In total, it was about 20 miles, about 2hrs, about 3000ft of climbing and 1 water bottle, without stopping at the water station. I was probably still well hydrated from the "preparation" I had done two nights ago.

I came upon one guy who had perhaps done too much "preparation," as he was barfing trailside.

Add your barfing sound effect here...
After the finish, the real race began. I had to get the bike washed (thanks again Pedro's), disassembled, boxed up, and then we had to get to the airport in San Francisco for our red-eye flight.

Needless to say, we got home without a hitch.

I remember when red-eye flights, or staying up all night for whatever reason, wouldn't phase me. I'm past that point now. I thought I'd be okay on Monday with only a couple of hours of sleep. I was even supposed to work Monday, but fortunately, one of my buddies swapped with me. I was a wreck Monday afternoon. My bike is still in it's box, and I think some of my stinky laundry is in a plastic bag. My wife is going to love finding that stink bomb.

The trip was, in a word, super-awesome-fun-o-liscious.

Next race? Weeping Willow. Better start my preparations...

Enjoy the rest of these random pics:

Full size 29'er, two sets of tires, two forks, clothes, etc... 
Pre-race preparation.
Seriously dude? It's GoPro, not GoPorn...
Hey. Settle down.

STORED DATA.
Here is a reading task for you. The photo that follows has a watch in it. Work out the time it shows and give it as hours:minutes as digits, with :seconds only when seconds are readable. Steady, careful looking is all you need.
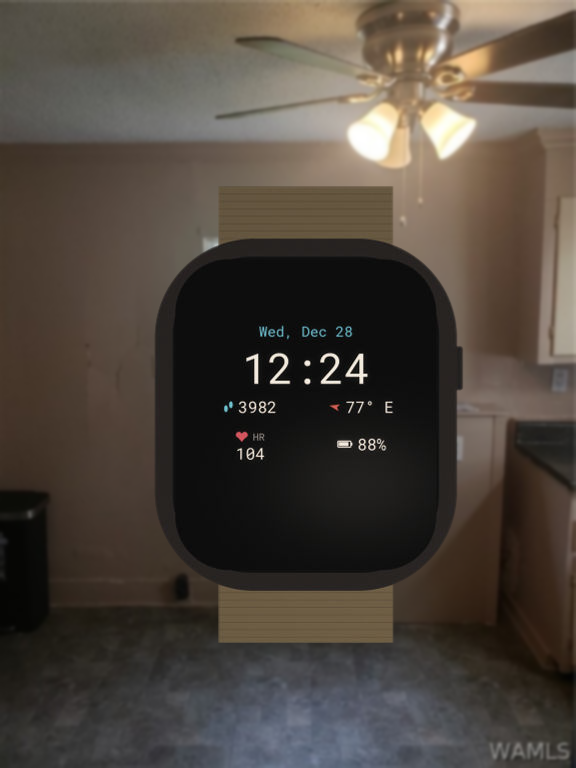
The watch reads 12:24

TASKS TO CARRY OUT.
A. In the race recap, what race does the writer name as the next one?
B. Copy the race recap between "In total, it" and "was barfing trailside.", inclusive, swapping "guy" for "rider".

EXPECTED RESULTS.
A. Weeping Willow.

B.
In total, it was about 20 miles, about 2hrs, about 3000ft of climbing and 1 water bottle, without stopping at the water station. I was probably still well hydrated from the "preparation" I had done two nights ago.

I came upon one rider who had perhaps done too much "preparation," as he was barfing trailside.